Listening to parents
- Calling to advise of long absences, often tied to “visiting relatives” when in reality they don't have transportation
Grades 7 through 12
7th graders are not much older than elementary students, so there is some crossover of signs and signals from the list above. However, from 7th grade forward (6th grade in some districts), the situation has changed with the rotating of classes and it becomes increasingly difficult for a teacher to receive as many clues on family status.
Concurrently, it becomes easier for homeless students to slip through the cracks unnoticed, so student-teacher relationships become even more critical.
Observations and awareness
- Attendance is really big part of tracking at this level. Observant, student-centered teaching will reveal if a student is missing from your class; if they are, follow up, because they may be missing from others. Ensure that the office or counselor is tracking it. Frequent extended absences are the most problematic.
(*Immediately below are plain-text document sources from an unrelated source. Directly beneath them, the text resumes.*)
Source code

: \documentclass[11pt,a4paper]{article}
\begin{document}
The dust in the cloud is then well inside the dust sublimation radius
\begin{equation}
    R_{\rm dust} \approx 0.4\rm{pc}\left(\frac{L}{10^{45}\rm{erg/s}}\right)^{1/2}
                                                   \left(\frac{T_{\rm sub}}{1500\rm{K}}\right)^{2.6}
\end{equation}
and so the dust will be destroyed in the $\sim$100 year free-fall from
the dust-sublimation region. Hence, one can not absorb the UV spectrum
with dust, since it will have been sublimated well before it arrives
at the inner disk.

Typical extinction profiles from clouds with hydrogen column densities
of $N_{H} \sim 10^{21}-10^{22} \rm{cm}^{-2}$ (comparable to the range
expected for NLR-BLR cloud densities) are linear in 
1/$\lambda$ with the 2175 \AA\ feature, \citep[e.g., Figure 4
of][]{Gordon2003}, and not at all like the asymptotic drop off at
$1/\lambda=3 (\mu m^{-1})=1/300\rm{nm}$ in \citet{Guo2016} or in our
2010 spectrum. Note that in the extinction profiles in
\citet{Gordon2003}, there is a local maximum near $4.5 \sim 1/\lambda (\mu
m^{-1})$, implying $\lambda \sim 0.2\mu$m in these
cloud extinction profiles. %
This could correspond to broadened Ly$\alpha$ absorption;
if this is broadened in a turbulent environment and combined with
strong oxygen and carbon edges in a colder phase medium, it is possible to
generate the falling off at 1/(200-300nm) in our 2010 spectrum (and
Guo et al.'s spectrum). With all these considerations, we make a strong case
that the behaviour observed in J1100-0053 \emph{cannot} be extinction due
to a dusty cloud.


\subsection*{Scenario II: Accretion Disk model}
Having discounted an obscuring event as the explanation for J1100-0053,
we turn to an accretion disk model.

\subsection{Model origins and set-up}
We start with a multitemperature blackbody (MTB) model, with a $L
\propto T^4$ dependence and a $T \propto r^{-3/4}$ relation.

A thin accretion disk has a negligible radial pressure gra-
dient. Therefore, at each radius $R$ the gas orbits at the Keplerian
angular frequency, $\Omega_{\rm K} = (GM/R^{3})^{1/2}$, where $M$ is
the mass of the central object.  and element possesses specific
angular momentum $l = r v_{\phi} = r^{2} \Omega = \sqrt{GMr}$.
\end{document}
- Lack of cleanliness. Being more socially aware, older kids may make more effort on showering, but the condition of clothing can be a give away.
- Medical and dental issues (even significant ones) are not addressed.
- School work taking a turn for the worse with no particular explanatory occurrence.
From the mouths of youths
This gets harder as the kids get older since they just don't share as much with teachers – but other kids may. While the middle or high school classroom community is not the same as at the elementary level, an open and approachable atmosphere may create the necessary space for someone to share that a particular student is having homeless family issues.
- At least once a quarter, a student should hear that they have confidential options for homelessness. This may or may not happen in home room (if your school has that program). So I encourage any teacher of any subject to make sure that students hear regularly how to let someone know that they – or a friend – needs help.
- Really notice details when talking to a youth about anything in the classroom; hints can still spill out in spite of their possible desire to remain “under the radar” on homeless family issues.
- Listen to conversations between students… it's how I knew for sure one student of mine needed help – her friends were planning a rotation of houses for the girl to stay at.
Listening to parents
You won't have the same spontaneous contact with parents at this level as your elementary teacher peers (bus line, regular parent/teacher conferences, etc.) But if you do speak to a parent on the phone about any issue in the classroom, listen for many of the same story lines as outlined for elementary families: explanations for absences or homework lapses that don't quite make sense, etc.
Confirmation and Reporting
Regardless of what tips off a teacher as to possible homeless family status, the follow up steps are the same – but applied differently according to your experience at your grade level.
- Have a casual conversation asking how they are and how things are at home. Let them know you are aware things might be tough, but that you have all kinds of resources to help out.
- Ask if their family needs food, clothes or maybe help with transportation. The student may be unwilling to talk about it, but let them know that you can help if/when they need it.
You should bring your concerns to your school counselor, office staff and administration. This is best done in person with a follow-up email so there is a record of the information.
- Follow up. Ask the counselor what was done. If you are not satisfied with the answer, move up to the next level by contacting the district homeless liaison to make something happen.
If there is no person willing or able to make the initial phone call to the family regarding homeless children – and I would sincerely hope this is never the case – then it is up to you to call the parents to get the ball rolling.
- Call the homeless family and ask them how things are and if they need assistance.
- Let them know how important school is for their child and that you will do whatever you can to help their child continue to be successful.
The whole child or youth is a teacher's business, and sometimes this is what it takes to help them succeed.